The Eternal Light Peace Monument at Gettysburg
On July 3rd, 1938, some 1800 aged Union and Confederate veterans of the Civil War were gathered at Gettysburg National Military Park. It was the 75th anniversary of the third and final day of the Battle of Gettysburg, and the veterans as well as thousands of other people were at the site of the battle for a week long commemoration of that anniversary.
One of the events that day was the dedication of a new monument. Instead of a monument to a military unit or a state’s soldiers, this monument was built as a symbol of peace between the two sides. It was located on Oak Hill at the northwest corner of the military park. On July 1st, 1863, the first day of the battle, Confederate General Robert Rodes placed artillery on the hill and his infantry attacked from there. Seventy-five years later, the veterans (who were about the age of today’s World War II vets) and an estimated quarter million onlookers listened as President Franklin Roosevelt dedicated the Eternal Light Peace Monument to peace and unity between the North and South.
Here’s some footage from the 1938 battle commemoration and monument dedication. It was the last large scale gathering of Civil War veterans.
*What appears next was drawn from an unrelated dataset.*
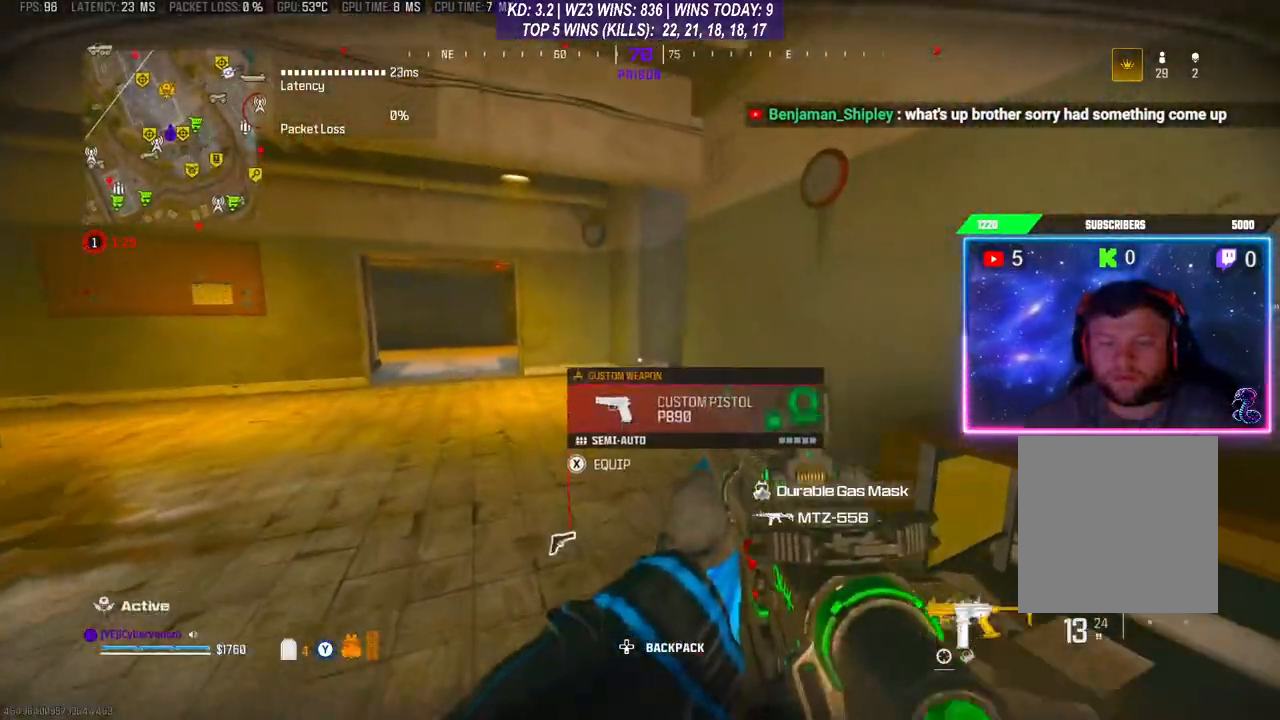
{"buttons": [], "left_stick": "up-left", "right_stick": "center", "events": [[267, "right_stick", "right"], [333, "left_stick", "up-left"], [467, "right_stick", "center"]]}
The Eternal Light Peace Monument is made of Maine granite and limestone from Alabama. The “eternal light” is a gas fueled flame that burns at the top of the monument. The gas flame was replaced by an electric light during the 1970’s energy crisis, but the flame was restored in a re-dedication ceremony in 1988, the 125th anniversary of the battle. The monument is one of the stops on the park’s self guiding auto tour.